• INPUT DATA:
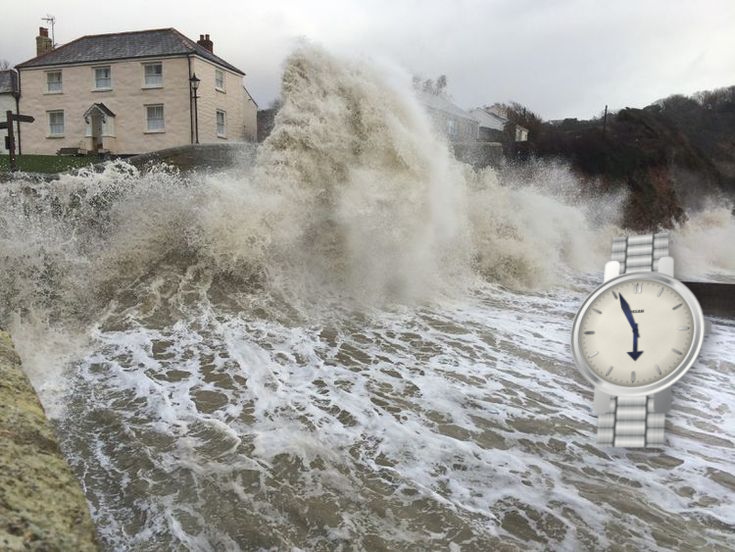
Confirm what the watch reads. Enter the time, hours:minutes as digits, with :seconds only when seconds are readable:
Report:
5:56
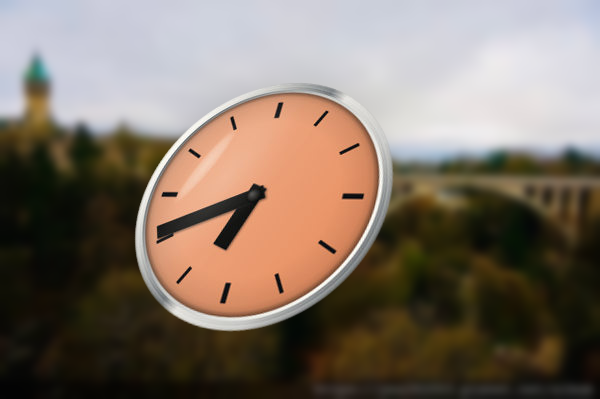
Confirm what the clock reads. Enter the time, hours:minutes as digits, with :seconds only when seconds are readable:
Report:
6:41
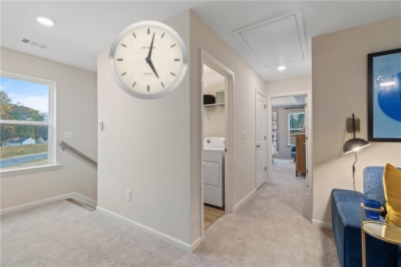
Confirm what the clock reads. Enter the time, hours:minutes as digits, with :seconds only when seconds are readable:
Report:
5:02
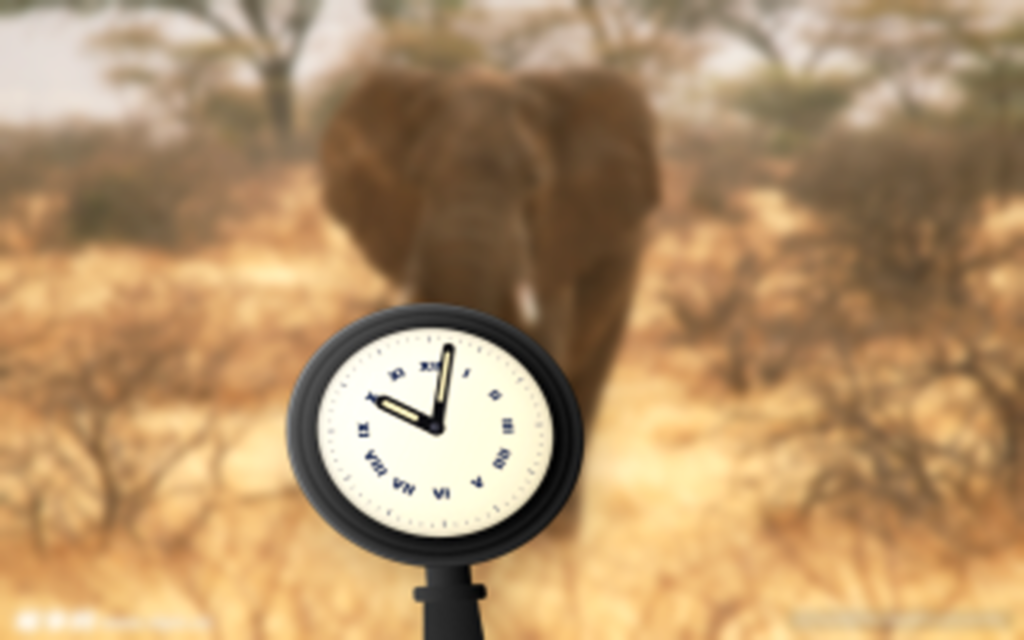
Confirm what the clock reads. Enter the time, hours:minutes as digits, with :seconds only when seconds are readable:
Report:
10:02
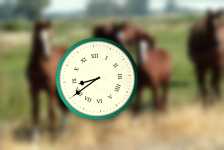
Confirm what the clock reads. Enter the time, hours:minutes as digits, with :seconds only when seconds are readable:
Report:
8:40
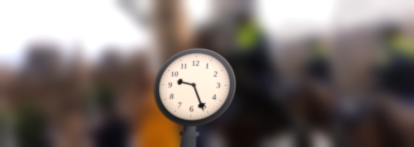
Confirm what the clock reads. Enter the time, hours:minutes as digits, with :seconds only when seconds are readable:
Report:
9:26
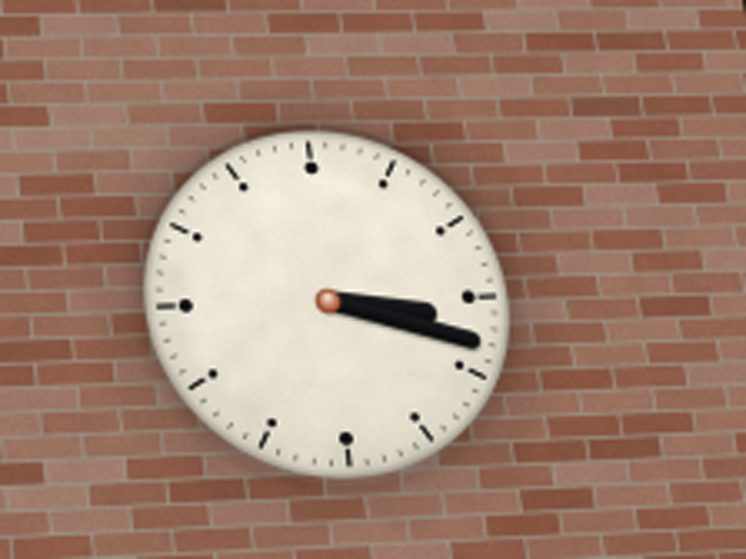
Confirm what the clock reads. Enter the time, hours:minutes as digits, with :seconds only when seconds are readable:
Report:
3:18
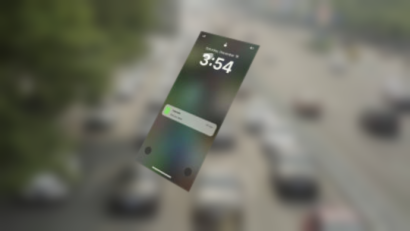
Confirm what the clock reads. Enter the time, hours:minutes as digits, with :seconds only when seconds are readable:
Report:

• EXERCISE: Rewrite all of the items above with "Report" swapped for "Time shown" everywhere it appears, keeping everything else the same. Leave out the pictures.

• RESULT BELOW:
Confirm what the watch reads. Enter the time, hours:minutes as digits, with :seconds only when seconds are readable:
Time shown:
5:56
Confirm what the clock reads. Enter the time, hours:minutes as digits, with :seconds only when seconds are readable:
Time shown:
6:41
Confirm what the clock reads. Enter the time, hours:minutes as digits, with :seconds only when seconds are readable:
Time shown:
5:02
Confirm what the clock reads. Enter the time, hours:minutes as digits, with :seconds only when seconds are readable:
Time shown:
10:02
Confirm what the clock reads. Enter the time, hours:minutes as digits, with :seconds only when seconds are readable:
Time shown:
8:40
Confirm what the clock reads. Enter the time, hours:minutes as digits, with :seconds only when seconds are readable:
Time shown:
9:26
Confirm what the clock reads. Enter the time, hours:minutes as digits, with :seconds only when seconds are readable:
Time shown:
3:18
Confirm what the clock reads. Enter the time, hours:minutes as digits, with :seconds only when seconds are readable:
Time shown:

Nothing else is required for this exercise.